Эд ошеломленно смотрел на отца расширенными глазами.
– Че таращишься? – криво улыбнулся Петр Андреевич. – Се ля ви, парень. В жизни еще не то бывает. Мать мне рассказала правду об отце, когда мне восемнадцать исполнилось. А до этого я Протасова считал предателем – как же, ушел и бросил нас! Как бы то ни было, после того случая старик вообще на мне крест поставил. Развелся и забыл о нас. Спасибо, хоть «двушку» в Бирюлево купил… Только он меня сразу предупредил – мол, ребята, больше ни на что не претендуйте. И в завещании я вас не буду указывать. Поэтому мы в пролете, паря. «Двушка» – это все, что дал нам старик.
– Которую ты потом разменял на «однушку», – машинально поправил Эдуард отца. Тот с нескрываемой злобой взглянул на него:
– Правильно. Разменял, чтобы за тебя, тупицу безмозглую, расплатиться.
– Только вот теперь мне жить негде! – взорвался Эдуард. – Ты бы еще коммуналку купил или конуру собачью!
– Почему негде? – хладнокровно ответил отец. – Ты прописан в Бирюлево, возвращайся в родные пенаты. Я тебя загружу работой, будешь мне в гараже помогать… Может, даже деньжат заработаешь.
– Я лучше сдохну в канаве, чем жить с тобой, – процедил молодой человек. Веко подбитого глаза задергалось, лицо пошло красными пятнами.
– Ого. Да тебе в дурку надо, шизик, – заметил Петр Андреевич. – Давай-ка ты вали отсюда, пока я тебе второй бланш не поставил!
– Это все из-за тебя! – брызгая слюной, завизжал Эдуард, полностью теряя над собой контроль.
– Что?! – Напускное спокойствие Петра Андреевича словно ветром сдуло. Он тяжело поднялся, сверля взглядом беснующегося сына. – Что ты сказал, щенок?!
Он взмахнул толстой рукой, отвесив Эдуарду хлесткую пощечину. Голова парня дернулась, как у тряпичной куклы, и ему стоило усилий не потерять равновесие. Он прижал ладонь к щеке – она полыхала, как если бы по ней прошлись раскаленным утюгом. От удара лопнула заживающая корочка на губе, показалась свежая кровь.

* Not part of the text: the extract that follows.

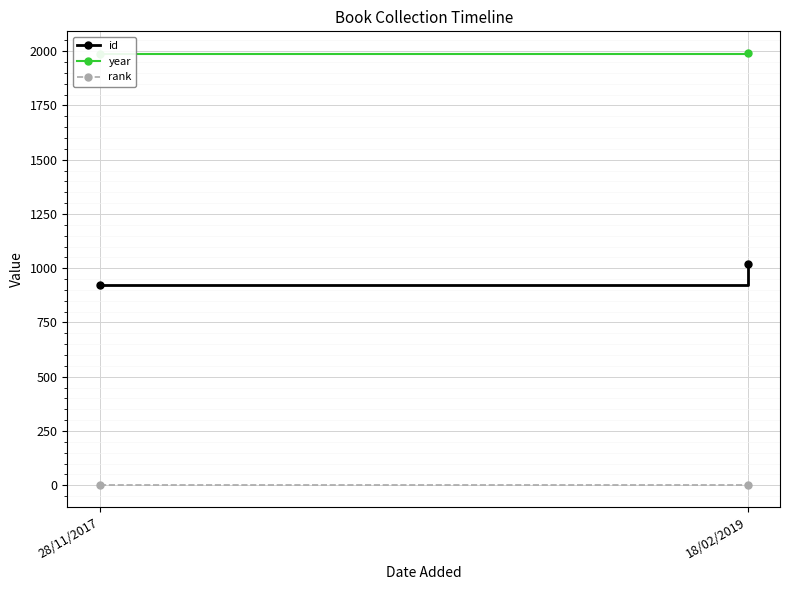

Reading left to right, list all the values displayed in this chart.

id: 28/11/2017=924	18/02/2019=1020
year: 28/11/2017=1987	18/02/2019=1992
rank: 28/11/2017=1	18/02/2019=1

Эд толкнул в грудь отца, и тот, неуклюже взмахнув руками, отступил назад, задел ногой ведро с деталями.
– Эй, мужики, завязывайте! – подал голос Алекс. Он выглядел испуганным, но вмешиваться в противостояние отца и сына не решался.
– Вот гаденыш, – бормотал Петр Андреевич, наклоняясь, чтобы нацепить на ступню слетевший шлепанец. Когда он поднял голову, Эдуард стоял прямо перед ним, с перекошенным от ярости лицом.
– Не дури, сы…
Договорить мужчина не успел – кулак Эда уже летел ему в лицо. Лопнула бровь, заливая кровью обвислую щеку Петра Андреевича. Издав хрюкающий звук, толстяк рухнул, ударившись затылком об угол ящика, на котором он еще минуту назад сидел.
От этого гулкого звука Алекс, до этого в безмолвном испуге взирающий на схватку, вздрогнул и отпрянул назад.
Тяжело и прерывисто дыша, Эдуард навис над отцом, тучное тело которого распласталось посреди гаража. Глаза лежащего были широко раскрыты, в них застыло искреннее недоумение. Из-под головы медленно расплывалось темное пятно крови, превращая пыль в жидкую кашу.